* [Brief] Retype, without any change, the first line of the records and every line after it through the one containing "сверхпрочной высокоуглер".

[Excerpts from a dataset]
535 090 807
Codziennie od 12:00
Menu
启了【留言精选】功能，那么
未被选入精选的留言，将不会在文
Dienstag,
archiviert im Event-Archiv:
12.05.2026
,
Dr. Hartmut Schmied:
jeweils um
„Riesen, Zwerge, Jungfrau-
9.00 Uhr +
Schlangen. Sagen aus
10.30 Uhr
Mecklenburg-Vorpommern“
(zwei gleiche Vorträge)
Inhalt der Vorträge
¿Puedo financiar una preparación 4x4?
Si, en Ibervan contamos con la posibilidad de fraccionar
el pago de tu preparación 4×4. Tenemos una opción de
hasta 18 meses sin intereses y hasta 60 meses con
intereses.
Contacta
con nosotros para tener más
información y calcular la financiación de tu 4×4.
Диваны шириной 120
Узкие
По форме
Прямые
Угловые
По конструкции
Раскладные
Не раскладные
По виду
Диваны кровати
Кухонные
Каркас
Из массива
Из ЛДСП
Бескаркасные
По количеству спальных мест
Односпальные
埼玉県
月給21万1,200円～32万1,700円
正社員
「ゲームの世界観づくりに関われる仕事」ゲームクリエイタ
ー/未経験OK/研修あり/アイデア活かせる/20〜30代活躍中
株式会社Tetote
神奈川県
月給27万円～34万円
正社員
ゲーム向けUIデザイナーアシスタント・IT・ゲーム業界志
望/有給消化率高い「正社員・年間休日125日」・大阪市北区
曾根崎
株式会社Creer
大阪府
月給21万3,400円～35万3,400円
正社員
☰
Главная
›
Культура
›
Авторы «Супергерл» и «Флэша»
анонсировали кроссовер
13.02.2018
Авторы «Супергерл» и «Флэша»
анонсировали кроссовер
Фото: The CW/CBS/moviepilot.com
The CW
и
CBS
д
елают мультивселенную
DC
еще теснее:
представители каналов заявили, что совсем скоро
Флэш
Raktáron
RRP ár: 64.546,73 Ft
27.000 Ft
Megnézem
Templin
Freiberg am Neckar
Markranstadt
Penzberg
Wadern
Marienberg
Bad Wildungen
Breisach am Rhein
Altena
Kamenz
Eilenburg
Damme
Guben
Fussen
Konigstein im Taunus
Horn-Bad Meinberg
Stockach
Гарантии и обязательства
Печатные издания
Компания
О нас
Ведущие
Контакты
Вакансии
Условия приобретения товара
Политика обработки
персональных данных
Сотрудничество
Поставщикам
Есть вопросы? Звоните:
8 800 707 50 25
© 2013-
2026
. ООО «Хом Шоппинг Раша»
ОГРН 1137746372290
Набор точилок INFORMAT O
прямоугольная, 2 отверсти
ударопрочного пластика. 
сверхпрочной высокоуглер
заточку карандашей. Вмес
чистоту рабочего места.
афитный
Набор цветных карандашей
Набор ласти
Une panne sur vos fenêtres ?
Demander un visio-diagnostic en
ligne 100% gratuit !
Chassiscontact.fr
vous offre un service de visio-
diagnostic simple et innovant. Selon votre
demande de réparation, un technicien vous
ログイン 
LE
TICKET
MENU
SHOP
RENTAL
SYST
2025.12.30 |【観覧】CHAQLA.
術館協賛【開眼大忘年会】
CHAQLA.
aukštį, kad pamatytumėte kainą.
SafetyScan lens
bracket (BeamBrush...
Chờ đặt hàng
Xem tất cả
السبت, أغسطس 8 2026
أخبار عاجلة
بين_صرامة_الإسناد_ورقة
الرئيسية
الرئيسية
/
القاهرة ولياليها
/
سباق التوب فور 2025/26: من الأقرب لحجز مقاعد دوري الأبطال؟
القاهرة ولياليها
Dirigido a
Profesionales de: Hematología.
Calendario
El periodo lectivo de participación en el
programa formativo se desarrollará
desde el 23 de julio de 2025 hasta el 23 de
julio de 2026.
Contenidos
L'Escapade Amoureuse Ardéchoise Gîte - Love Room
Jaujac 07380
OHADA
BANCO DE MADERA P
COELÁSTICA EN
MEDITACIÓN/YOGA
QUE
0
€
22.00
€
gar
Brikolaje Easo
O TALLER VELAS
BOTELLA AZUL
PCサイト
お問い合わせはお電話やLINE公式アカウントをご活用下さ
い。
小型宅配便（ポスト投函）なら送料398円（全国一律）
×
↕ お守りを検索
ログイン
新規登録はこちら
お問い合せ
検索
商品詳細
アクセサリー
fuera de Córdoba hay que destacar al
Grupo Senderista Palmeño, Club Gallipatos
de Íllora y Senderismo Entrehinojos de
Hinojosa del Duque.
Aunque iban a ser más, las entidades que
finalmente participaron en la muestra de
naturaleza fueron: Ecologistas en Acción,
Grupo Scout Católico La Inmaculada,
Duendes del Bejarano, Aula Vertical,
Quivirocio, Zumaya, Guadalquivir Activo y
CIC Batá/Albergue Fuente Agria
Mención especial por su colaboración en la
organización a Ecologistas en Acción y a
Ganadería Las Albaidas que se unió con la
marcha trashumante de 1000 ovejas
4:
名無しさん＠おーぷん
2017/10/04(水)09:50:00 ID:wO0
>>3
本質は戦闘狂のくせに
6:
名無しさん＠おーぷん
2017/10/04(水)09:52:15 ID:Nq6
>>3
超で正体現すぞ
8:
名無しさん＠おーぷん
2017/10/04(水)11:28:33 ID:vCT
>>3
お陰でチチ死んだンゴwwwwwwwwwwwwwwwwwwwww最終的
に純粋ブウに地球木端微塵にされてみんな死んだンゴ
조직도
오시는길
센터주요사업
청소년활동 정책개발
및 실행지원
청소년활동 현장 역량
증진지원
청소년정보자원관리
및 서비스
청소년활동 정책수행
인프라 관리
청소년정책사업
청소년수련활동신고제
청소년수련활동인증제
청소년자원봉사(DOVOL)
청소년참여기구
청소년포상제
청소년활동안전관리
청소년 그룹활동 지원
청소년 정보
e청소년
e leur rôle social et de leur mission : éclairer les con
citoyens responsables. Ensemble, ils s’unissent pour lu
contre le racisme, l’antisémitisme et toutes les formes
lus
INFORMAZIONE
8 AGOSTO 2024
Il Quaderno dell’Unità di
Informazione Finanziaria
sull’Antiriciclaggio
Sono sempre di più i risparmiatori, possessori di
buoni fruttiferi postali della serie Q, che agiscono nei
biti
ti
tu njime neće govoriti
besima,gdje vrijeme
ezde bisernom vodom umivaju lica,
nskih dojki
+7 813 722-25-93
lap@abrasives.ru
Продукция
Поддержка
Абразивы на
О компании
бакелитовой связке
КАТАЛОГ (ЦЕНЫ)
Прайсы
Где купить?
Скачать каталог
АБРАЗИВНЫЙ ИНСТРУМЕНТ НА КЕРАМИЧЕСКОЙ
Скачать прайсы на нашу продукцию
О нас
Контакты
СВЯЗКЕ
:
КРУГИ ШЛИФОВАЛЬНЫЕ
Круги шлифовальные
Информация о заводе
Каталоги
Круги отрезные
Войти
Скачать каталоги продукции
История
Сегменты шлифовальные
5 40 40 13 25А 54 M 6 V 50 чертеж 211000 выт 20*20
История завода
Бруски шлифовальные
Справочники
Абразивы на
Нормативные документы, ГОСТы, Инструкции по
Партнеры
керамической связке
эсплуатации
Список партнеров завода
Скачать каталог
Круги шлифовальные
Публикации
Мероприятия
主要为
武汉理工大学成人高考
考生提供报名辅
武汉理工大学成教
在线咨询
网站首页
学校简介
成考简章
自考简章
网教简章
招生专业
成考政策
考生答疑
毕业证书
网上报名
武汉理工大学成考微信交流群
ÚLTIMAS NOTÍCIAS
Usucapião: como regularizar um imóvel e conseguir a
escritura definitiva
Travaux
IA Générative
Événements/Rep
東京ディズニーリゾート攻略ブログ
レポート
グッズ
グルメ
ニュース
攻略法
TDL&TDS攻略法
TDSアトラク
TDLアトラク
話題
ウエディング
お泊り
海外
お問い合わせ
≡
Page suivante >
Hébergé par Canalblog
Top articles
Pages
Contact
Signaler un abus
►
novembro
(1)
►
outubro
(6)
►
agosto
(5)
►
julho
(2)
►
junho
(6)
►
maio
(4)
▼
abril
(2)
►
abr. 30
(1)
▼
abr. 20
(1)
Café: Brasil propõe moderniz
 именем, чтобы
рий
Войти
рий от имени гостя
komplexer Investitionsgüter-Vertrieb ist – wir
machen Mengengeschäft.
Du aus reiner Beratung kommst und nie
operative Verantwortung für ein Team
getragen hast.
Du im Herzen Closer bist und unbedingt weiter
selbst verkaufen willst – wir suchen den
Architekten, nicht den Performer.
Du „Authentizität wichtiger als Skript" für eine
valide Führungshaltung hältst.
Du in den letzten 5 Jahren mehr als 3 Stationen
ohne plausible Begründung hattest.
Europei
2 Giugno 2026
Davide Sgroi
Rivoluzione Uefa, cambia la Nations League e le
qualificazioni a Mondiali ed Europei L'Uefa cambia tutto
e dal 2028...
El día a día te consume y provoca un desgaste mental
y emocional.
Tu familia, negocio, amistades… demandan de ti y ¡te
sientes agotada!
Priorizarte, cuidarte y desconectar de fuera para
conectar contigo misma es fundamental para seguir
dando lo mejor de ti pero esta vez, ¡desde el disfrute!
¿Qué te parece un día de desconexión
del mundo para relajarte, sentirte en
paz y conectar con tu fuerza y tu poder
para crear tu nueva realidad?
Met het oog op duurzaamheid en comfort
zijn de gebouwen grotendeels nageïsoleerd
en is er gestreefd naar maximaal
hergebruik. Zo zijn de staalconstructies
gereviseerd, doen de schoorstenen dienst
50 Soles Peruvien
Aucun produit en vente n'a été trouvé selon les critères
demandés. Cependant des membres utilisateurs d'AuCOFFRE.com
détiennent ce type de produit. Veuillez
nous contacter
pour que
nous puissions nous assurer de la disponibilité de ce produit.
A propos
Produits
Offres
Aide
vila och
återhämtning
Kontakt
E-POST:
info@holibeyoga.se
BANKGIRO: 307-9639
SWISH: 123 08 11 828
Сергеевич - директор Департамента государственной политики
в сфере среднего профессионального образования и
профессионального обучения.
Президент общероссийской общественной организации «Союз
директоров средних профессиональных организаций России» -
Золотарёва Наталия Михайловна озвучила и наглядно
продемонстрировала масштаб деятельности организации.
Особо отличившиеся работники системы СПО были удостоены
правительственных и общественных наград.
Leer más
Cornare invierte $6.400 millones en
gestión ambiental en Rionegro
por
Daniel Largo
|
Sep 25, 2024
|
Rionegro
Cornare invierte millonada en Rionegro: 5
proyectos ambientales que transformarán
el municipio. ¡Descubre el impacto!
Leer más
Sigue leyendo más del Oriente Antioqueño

* [Answer below]
535 090 807
Codziennie od 12:00
Menu
启了【留言精选】功能，那么
未被选入精选的留言，将不会在文
Dienstag,
archiviert im Event-Archiv:
12.05.2026
,
Dr. Hartmut Schmied:
jeweils um
„Riesen, Zwerge, Jungfrau-
9.00 Uhr +
Schlangen. Sagen aus
10.30 Uhr
Mecklenburg-Vorpommern“
(zwei gleiche Vorträge)
Inhalt der Vorträge
¿Puedo financiar una preparación 4x4?
Si, en Ibervan contamos con la posibilidad de fraccionar
el pago de tu preparación 4×4. Tenemos una opción de
hasta 18 meses sin intereses y hasta 60 meses con
intereses.
Contacta
con nosotros para tener más
información y calcular la financiación de tu 4×4.
Диваны шириной 120
Узкие
По форме
Прямые
Угловые
По конструкции
Раскладные
Не раскладные
По виду
Диваны кровати
Кухонные
Каркас
Из массива
Из ЛДСП
Бескаркасные
По количеству спальных мест
Односпальные
埼玉県
月給21万1,200円～32万1,700円
正社員
「ゲームの世界観づくりに関われる仕事」ゲームクリエイタ
ー/未経験OK/研修あり/アイデア活かせる/20〜30代活躍中
株式会社Tetote
神奈川県
月給27万円～34万円
正社員
ゲーム向けUIデザイナーアシスタント・IT・ゲーム業界志
望/有給消化率高い「正社員・年間休日125日」・大阪市北区
曾根崎
株式会社Creer
大阪府
月給21万3,400円～35万3,400円
正社員
☰
Главная
›
Культура
›
Авторы «Супергерл» и «Флэша»
анонсировали кроссовер
13.02.2018
Авторы «Супергерл» и «Флэша»
анонсировали кроссовер
Фото: The CW/CBS/moviepilot.com
The CW
и
CBS
д
елают мультивселенную
DC
еще теснее:
представители каналов заявили, что совсем скоро
Флэш
Raktáron
RRP ár: 64.546,73 Ft
27.000 Ft
Megnézem
Templin
Freiberg am Neckar
Markranstadt
Penzberg
Wadern
Marienberg
Bad Wildungen
Breisach am Rhein
Altena
Kamenz
Eilenburg
Damme
Guben
Fussen
Konigstein im Taunus
Horn-Bad Meinberg
Stockach
Гарантии и обязательства
Печатные издания
Компания
О нас
Ведущие
Контакты
Вакансии
Условия приобретения товара
Политика обработки
персональных данных
Сотрудничество
Поставщикам
Есть вопросы? Звоните:
8 800 707 50 25
© 2013-
2026
. ООО «Хом Шоппинг Раша»
ОГРН 1137746372290
Набор точилок INFORMAT O
прямоугольная, 2 отверсти
ударопрочного пластика. 
сверхпрочной высокоуглер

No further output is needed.